5) a. Lorsqu'une autorité motive le renvoi d'une affaire, ses considérants de droit lient l'autorité inférieure ainsi que les parties, en ce sens que ces dernières ne peuvent plus faire valoir dans un recours contre la nouvelle décision de première instance des moyens qui ont été rejetés dans l'arrêt de renvoi. En raison de l'autorité de la chose jugée, de tels moyens sont irrecevables (ATF 133 III 201 consid. 4 ; 120 V 233 consid. 1a). En revanche, la nouvelle décision de l'autorité inférieure peut faire l'objet d'un recours au motif qu'elle n'est pas conforme aux considérants de l'arrêt de renvoi (arrêts du Tribunal fédéral 2C_422/2017 du 22 mai 2017 consid. 4.1 ; 2C_381/2012 du 6 mai 2012).

b. Dans un arrêt du 21 mai 2019 (ATA/920/2019), la chambre de céans a considéré que lorsque le jugement de renvoi du TAPI ne laissait aucune marge d'appréciation à l'autorité fiscale, les nouvelles décisions rendues par l'AFC-GE à la suite dudit jugement constituaient de simples décisions d'exécution ; celles-ci n'étaient plus susceptibles d'un recours permettant d'examiner le bien-fondé des instructions données par le TAPI, et la réclamation avait ainsi, à juste titre, été déclarée irrecevable (consid. 3 in fine).

c. Il n'empêche que la réclamation des contribuables contre les nouveaux bordereaux avait été traitée comme telle, l'irrecevabilité de la réclamation ayant ainsi pu être contestée devant les instances judiciaires. Or en l'espèce, le courrier des recourants adressé à l'AFC-GE le 11 mai 2019, soit moins de trente jours après la réception des bordereaux, devait être traité comme une réclamation. Cela n'a pas été le cas, étant précisé qu'il n'appartient pas à la chambre de céans d'analyser à ce stade si les arguments soulevés par les recourants étaient recevables ou non au regard des jurisprudences précitées.

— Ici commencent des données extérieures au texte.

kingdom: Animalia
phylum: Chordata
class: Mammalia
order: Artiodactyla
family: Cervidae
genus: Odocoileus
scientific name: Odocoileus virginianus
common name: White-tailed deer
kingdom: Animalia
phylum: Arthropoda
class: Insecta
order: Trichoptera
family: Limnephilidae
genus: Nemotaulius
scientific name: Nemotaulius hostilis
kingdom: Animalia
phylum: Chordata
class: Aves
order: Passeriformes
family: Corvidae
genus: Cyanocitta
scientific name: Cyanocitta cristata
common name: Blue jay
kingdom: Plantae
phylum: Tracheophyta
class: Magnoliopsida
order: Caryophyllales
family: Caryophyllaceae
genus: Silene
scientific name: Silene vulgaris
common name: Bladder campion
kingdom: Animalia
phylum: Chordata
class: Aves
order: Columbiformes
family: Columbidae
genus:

En conclusion, le recours sera déclaré irrecevable, mais la cause renvoyée à l'AFC-GE afin qu'elle traite comme telle la réclamation formée par les recourants à l'encontre des bordereaux d'amende du 11 avril 2019.

6) Vu les circonstances d'espèce et malgré l'issue du litige, il ne sera pas perçu d'émolument (art. 87 al. 1 LPA), et vu cette issue, il ne sera pas alloué d'indemnité de procédure (art. 87 al. 2 LPA).

 

* * * * *

PAR CES MOTIFS
LA CHAMBRE ADMINISTRATIVE

déclare irrecevable le recours interjeté le 24 juillet 2019 par Madame et Monsieur A______ contre le courrier de l'administration fiscale cantonale du 26 juin 2019 ;

renvoie la cause à l'administration fiscale cantonale comme objet de sa compétence ;

dit qu'il n'est pas perçu d'émolument, ni alloué d'indemnité de procédure ;

dit que conformément aux art. 82 ss de la loi fédérale sur le Tribunal fédéral du 17 juin 2005 (LTF - RS 173.110), le présent arrêt peut être porté dans les trente jours qui suivent sa notification par-devant le Tribunal fédéral, par la voie du recours en matière de droit public ; le mémoire de recours doit indiquer les conclusions, motifs et moyens de preuve et porter la signature du recourant ou de son mandataire ; il doit être adressé au Tribunal fédéral, 1000 Lausanne 14, par voie postale ou par voie électronique aux conditions de l'art. 42 LTF. Le présent arrêt et les pièces en possession du recourant, invoquées comme moyens de preuve, doivent être joints à l'envoi ;

communique le présent arrêt à Madame et Monsieur A______, à l'administration fiscale cantonale ainsi qu'à l'administration fédérale des contributions.

Siégeant : Mme Krauskopf, présidente, M. Verniory, Mme Cuendet, juges.

Au nom de la chambre administrative :

le greffier-juriste :

 

 

F. Scheffre

 

 

la présidente siégeant :

 

 

F. Krauskopf

 

Copie conforme de cet arrêt a été communiquée aux parties.